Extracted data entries

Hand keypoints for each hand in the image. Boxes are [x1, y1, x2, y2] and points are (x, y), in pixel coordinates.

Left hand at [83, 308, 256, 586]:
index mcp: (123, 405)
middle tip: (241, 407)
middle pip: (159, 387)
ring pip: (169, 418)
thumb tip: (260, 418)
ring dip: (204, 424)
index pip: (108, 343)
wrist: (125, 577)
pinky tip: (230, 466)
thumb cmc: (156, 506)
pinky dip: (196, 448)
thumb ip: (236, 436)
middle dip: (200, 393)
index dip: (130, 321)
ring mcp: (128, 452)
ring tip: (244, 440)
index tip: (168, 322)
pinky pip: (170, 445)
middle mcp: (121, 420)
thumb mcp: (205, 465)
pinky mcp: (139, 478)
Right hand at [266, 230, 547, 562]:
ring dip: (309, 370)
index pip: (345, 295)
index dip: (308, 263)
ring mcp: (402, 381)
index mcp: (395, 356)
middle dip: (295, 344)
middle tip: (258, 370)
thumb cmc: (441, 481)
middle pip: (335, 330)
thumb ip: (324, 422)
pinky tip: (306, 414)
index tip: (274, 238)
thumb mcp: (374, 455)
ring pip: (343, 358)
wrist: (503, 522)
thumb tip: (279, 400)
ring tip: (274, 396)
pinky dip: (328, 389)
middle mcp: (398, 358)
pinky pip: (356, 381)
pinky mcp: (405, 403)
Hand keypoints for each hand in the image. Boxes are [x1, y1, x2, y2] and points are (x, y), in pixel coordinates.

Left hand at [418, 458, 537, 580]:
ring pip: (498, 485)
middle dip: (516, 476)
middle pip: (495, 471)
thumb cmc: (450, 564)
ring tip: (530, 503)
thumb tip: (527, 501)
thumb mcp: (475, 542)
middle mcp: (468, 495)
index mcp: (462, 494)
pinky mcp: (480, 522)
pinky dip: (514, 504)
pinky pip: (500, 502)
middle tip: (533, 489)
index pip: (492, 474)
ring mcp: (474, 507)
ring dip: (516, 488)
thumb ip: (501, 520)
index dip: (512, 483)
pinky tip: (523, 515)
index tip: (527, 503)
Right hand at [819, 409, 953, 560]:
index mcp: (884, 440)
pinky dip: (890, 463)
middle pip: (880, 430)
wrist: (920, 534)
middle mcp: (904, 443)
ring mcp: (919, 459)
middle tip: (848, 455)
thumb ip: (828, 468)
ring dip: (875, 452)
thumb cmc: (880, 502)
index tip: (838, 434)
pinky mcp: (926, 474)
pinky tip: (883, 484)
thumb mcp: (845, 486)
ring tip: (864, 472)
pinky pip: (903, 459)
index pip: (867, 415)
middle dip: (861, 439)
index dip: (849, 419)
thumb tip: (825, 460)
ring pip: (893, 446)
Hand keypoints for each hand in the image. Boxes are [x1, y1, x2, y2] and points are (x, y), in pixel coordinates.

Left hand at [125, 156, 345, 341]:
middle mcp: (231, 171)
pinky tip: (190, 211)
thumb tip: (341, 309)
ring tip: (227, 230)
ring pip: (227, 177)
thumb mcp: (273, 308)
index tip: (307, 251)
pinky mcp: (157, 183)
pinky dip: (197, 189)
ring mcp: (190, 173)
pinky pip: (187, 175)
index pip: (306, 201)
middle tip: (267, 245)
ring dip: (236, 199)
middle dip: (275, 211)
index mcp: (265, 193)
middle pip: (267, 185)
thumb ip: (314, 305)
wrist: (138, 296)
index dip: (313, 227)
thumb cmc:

Work required. All of the entries above need to be output again exactly.

Reply to the exercise.
Hand keypoints for each hand in the image. Boxes are [x1, y1, x2, y2] and points are (x, y), in pixel coordinates.

Left hand at [83, 308, 256, 586]:
index mcp: (123, 405)
middle tip: (241, 407)
middle pip: (159, 387)
ring pip: (169, 418)
thumb tip: (260, 418)
ring dip: (204, 424)
index pip: (108, 343)
wrist: (125, 577)
pinky tip: (230, 466)
thumb cmc: (156, 506)
pinky dip: (196, 448)
thumb ip: (236, 436)
middle dip: (200, 393)
index dip: (130, 321)
ring mcp: (128, 452)
ring tip: (244, 440)
index tip: (168, 322)
pinky pip: (170, 445)
middle mcp: (121, 420)
thumb mcp: (205, 465)
pinky mcp: (139, 478)
Right hand at [266, 230, 547, 562]:
ring dip: (309, 370)
index pip: (345, 295)
index dip: (308, 263)
ring mcp: (402, 381)
index mcp: (395, 356)
middle dip: (295, 344)
middle tip: (258, 370)
thumb cmc: (441, 481)
middle pip: (335, 330)
thumb ip: (324, 422)
pinky tip: (306, 414)
index tip: (274, 238)
thumb mcp: (374, 455)
ring pip: (343, 358)
wrist: (503, 522)
thumb tip: (279, 400)
ring tip: (274, 396)
pinky dip: (328, 389)
middle mcp: (398, 358)
pinky pip: (356, 381)
pinky mcp: (405, 403)
Hand keypoints for each hand in the image. Boxes are [x1, y1, x2, y2] and points are (x, y), in pixel coordinates.

Left hand at [418, 458, 537, 580]:
ring pip: (498, 485)
middle dip: (516, 476)
middle pip: (495, 471)
thumb cmc: (450, 564)
ring tip: (530, 503)
thumb tip: (527, 501)
thumb mcp: (475, 542)
middle mcp: (468, 495)
index mcp: (462, 494)
pinky mcp: (480, 522)
pinky dip: (514, 504)
pinky pip: (500, 502)
middle tip: (533, 489)
index pip: (492, 474)
ring mcp: (474, 507)
ring dip: (516, 488)
thumb ip: (501, 520)
index dip: (512, 483)
pinky tip: (523, 515)
index tip: (527, 503)
Right hand at [819, 409, 953, 560]:
index mcp: (884, 440)
pinky dip: (890, 463)
middle pip: (880, 430)
wrist: (920, 534)
middle mcp: (904, 443)
ring mcp: (919, 459)
middle tip: (848, 455)
thumb ip: (828, 468)
ring dip: (875, 452)
thumb cmc: (880, 502)
index tip: (838, 434)
pinky mcp: (926, 474)
pinky tip: (883, 484)
thumb mcp: (845, 486)
ring tip: (864, 472)
pinky pip: (903, 459)
index pip: (867, 415)
middle dip: (861, 439)
index dip: (849, 419)
thumb tip: (825, 460)
ring pip: (893, 446)
Hand keypoints for each hand in the image. Boxes are [x1, y1, x2, y2] and points are (x, y), in pixel coordinates.

Left hand at [125, 156, 345, 341]:
middle mcp: (231, 171)
pinky tip: (190, 211)
thumb tip: (341, 309)
ring tip: (227, 230)
ring pip: (227, 177)
thumb mcp: (273, 308)
index tip: (307, 251)
pinky mcp: (157, 183)
pinky dip: (197, 189)
ring mcp: (190, 173)
pinky pip: (187, 175)
index pip: (306, 201)
middle tip: (267, 245)
ring dip: (236, 199)
middle dip: (275, 211)
index mcp: (265, 193)
middle pip: (267, 185)
thumb ip: (314, 305)
wrist: (138, 296)
index dip: (313, 227)
thumb cmc:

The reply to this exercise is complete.